(Collected data entries)
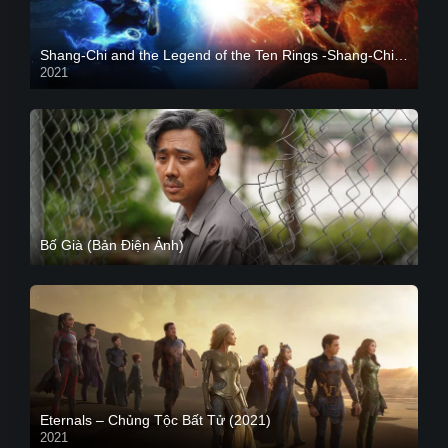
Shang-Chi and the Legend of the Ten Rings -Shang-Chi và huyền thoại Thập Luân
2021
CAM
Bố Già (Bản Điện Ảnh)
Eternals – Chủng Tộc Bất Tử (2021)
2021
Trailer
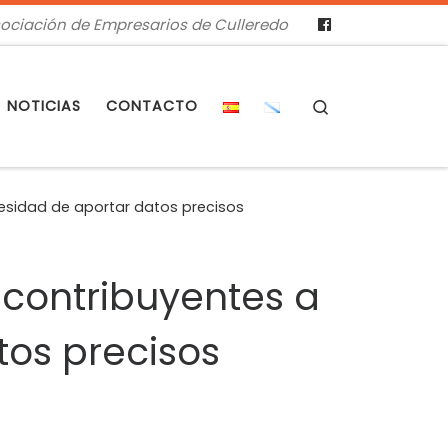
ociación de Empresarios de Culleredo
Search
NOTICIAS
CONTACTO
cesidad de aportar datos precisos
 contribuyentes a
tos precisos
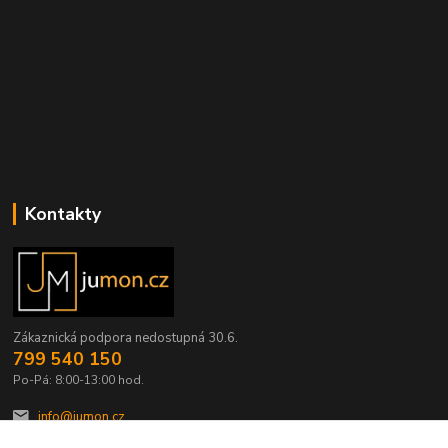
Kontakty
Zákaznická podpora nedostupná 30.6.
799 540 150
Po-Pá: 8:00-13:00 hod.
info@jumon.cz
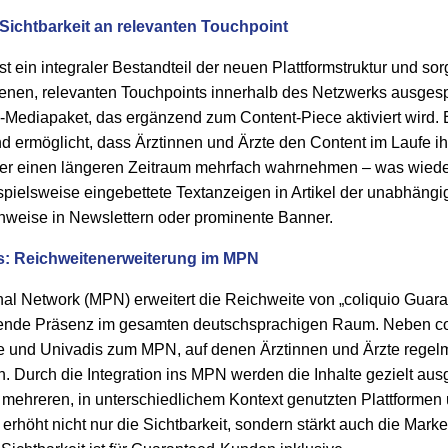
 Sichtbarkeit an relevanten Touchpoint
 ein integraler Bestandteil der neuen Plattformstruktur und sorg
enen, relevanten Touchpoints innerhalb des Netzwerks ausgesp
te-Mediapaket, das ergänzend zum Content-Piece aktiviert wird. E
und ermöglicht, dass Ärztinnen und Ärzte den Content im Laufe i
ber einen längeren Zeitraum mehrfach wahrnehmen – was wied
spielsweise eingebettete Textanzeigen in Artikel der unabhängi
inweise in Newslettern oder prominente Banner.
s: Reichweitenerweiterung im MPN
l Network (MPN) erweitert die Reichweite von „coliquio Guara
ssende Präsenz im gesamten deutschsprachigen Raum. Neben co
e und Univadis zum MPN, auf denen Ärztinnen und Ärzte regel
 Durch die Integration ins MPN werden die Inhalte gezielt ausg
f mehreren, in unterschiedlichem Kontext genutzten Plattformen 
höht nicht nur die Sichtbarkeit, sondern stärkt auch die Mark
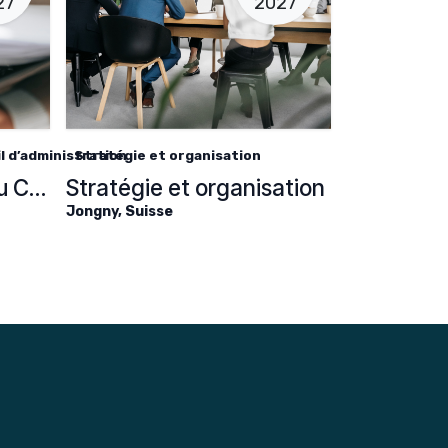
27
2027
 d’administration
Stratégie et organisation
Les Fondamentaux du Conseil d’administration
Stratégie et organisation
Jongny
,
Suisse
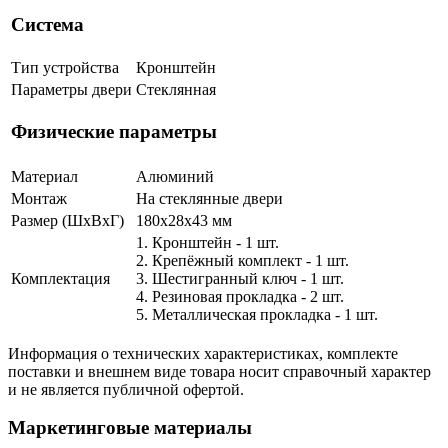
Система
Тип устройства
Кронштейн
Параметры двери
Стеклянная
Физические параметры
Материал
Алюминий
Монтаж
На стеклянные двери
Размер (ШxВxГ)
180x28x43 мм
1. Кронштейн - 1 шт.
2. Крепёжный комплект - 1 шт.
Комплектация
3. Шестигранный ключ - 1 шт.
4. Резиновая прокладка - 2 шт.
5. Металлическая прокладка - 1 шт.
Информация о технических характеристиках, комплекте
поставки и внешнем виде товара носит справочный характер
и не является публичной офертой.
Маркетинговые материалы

* WHAT TO DO
For the string "Ärztinnen", filter the data and copy out each line where it occurs.

* RESULT FOR THIS EXERCISE
und ermöglicht, dass Ärztinnen und Ärzte den Content im Laufe i
e und Univadis zum MPN, auf denen Ärztinnen und Ärzte regel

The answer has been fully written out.